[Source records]

═══

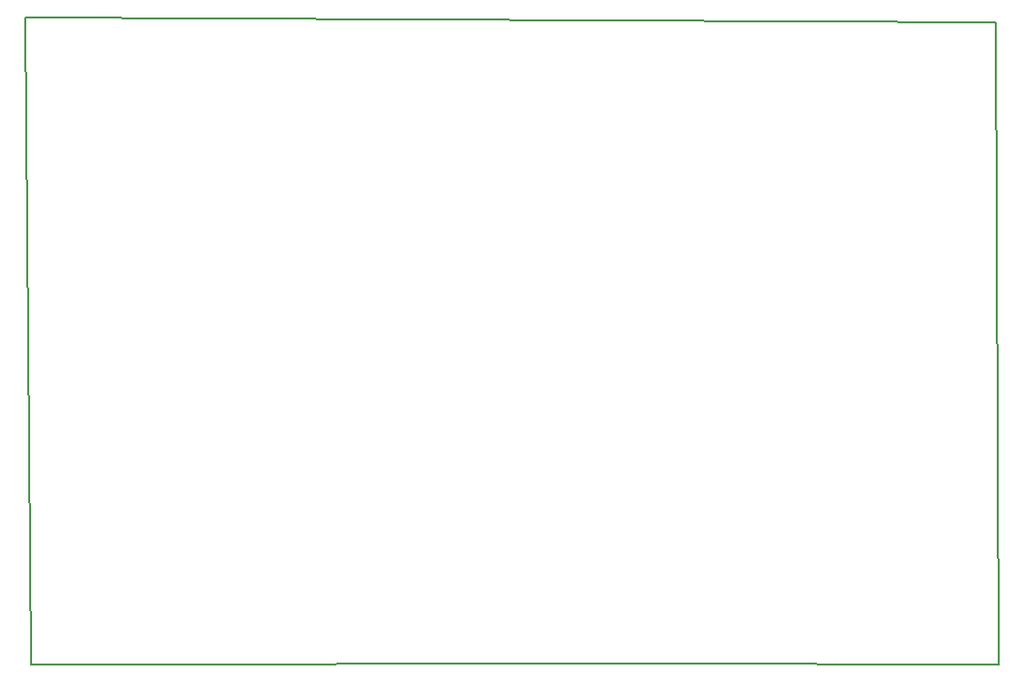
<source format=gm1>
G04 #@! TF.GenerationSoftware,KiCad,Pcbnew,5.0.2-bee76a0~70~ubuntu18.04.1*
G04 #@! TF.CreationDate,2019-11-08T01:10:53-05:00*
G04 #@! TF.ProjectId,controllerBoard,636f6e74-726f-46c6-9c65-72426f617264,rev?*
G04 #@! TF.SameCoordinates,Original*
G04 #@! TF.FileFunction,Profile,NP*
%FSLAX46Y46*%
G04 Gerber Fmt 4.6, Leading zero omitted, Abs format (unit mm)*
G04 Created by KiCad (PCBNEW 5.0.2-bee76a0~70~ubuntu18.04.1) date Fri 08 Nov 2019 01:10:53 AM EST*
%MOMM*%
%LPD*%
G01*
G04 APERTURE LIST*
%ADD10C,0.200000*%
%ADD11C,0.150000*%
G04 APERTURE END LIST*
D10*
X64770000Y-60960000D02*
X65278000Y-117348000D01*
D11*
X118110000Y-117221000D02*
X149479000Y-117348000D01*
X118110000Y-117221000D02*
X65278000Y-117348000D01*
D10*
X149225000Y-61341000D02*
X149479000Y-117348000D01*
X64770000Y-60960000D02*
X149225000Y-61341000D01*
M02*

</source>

═══

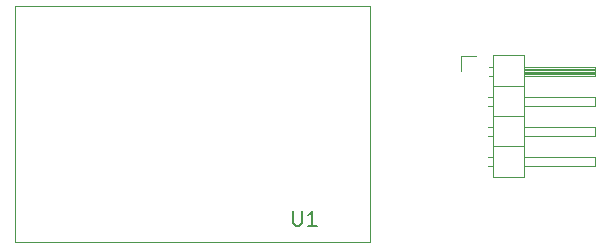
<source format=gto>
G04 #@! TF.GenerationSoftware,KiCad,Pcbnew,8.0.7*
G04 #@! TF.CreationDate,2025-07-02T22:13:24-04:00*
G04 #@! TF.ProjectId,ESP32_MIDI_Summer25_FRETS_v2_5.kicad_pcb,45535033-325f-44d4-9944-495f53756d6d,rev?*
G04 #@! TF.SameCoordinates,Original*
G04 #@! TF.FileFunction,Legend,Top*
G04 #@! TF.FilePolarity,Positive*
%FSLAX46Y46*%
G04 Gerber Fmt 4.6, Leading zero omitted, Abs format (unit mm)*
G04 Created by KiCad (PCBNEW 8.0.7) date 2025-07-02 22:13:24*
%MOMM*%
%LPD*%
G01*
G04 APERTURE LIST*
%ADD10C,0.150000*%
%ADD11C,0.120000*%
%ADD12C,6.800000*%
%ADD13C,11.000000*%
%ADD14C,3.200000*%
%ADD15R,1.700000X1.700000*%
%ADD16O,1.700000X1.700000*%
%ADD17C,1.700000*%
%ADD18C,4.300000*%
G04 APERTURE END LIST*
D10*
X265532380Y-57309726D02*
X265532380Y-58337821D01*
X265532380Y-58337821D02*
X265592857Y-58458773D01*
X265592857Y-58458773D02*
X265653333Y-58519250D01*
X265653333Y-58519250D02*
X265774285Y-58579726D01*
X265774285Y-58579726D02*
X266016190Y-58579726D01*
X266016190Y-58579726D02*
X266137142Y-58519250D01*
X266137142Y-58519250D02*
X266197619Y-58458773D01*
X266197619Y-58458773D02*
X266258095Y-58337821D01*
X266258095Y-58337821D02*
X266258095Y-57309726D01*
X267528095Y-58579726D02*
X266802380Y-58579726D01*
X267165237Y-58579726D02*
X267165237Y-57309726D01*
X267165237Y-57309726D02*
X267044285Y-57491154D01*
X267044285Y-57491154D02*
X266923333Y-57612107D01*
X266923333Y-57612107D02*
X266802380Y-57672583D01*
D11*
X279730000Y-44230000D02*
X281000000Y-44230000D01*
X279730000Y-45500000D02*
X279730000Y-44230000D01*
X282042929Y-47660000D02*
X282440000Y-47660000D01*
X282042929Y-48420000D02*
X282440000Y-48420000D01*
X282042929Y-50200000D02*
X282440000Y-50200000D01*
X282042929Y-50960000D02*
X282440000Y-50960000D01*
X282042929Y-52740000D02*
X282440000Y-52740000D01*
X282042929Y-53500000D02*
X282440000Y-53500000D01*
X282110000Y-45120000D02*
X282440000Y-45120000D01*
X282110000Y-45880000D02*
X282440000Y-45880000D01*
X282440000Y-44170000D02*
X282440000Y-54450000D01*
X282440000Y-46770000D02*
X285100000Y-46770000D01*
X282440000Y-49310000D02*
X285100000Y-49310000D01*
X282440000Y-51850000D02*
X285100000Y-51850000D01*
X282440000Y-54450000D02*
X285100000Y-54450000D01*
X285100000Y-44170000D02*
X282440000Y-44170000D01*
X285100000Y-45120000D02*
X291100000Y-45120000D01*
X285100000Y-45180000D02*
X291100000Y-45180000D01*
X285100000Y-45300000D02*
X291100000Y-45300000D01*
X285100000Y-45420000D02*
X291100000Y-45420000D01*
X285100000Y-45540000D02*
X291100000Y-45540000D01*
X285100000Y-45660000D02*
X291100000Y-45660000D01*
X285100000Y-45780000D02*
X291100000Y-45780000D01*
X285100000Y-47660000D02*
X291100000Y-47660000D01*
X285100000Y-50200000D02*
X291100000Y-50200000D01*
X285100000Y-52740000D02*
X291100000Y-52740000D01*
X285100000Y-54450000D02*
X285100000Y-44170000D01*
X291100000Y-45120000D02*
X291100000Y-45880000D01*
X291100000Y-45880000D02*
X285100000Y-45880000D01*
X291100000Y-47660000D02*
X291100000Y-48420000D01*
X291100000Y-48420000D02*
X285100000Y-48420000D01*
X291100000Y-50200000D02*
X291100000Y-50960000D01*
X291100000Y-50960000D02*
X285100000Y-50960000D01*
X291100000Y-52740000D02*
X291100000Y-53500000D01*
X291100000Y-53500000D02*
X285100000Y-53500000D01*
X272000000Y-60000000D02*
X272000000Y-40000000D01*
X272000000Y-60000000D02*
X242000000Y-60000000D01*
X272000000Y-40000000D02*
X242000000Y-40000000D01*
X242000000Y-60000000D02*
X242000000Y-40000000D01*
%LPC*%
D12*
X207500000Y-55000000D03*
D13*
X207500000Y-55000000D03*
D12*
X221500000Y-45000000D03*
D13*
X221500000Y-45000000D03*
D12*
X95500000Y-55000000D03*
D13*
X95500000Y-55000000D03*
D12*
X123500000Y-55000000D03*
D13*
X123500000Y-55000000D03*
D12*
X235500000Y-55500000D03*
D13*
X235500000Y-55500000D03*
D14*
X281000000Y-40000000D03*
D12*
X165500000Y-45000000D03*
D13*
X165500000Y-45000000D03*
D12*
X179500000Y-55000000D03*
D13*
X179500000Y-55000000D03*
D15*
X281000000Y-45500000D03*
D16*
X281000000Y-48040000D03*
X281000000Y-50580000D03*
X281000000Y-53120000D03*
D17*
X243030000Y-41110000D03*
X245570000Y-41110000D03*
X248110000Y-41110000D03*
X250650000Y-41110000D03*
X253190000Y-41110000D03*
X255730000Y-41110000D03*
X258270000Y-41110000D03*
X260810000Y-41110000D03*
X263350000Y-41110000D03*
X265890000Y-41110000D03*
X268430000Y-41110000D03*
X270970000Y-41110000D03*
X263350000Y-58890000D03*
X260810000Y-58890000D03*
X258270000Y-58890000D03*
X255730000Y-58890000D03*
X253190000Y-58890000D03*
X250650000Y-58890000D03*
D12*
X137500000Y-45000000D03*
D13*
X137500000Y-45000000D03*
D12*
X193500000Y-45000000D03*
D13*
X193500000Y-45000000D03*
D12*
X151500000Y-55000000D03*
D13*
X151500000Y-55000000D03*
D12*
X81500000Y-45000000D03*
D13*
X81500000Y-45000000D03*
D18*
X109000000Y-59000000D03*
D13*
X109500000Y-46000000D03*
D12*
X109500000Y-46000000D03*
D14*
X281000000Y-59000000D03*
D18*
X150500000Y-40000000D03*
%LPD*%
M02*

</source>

═══

- REQUIRED WORK: Search the entries for the string "ProjectId" and return each line where it turns up.

- EXERCISE SOLUTION:
G04 #@! TF.ProjectId,controllerBoard,636f6e74-726f-46c6-9c65-72426f617264,rev?*
G04 #@! TF.ProjectId,ESP32_MIDI_Summer25_FRETS_v2_5.kicad_pcb,45535033-325f-44d4-9944-495f53756d6d,rev?*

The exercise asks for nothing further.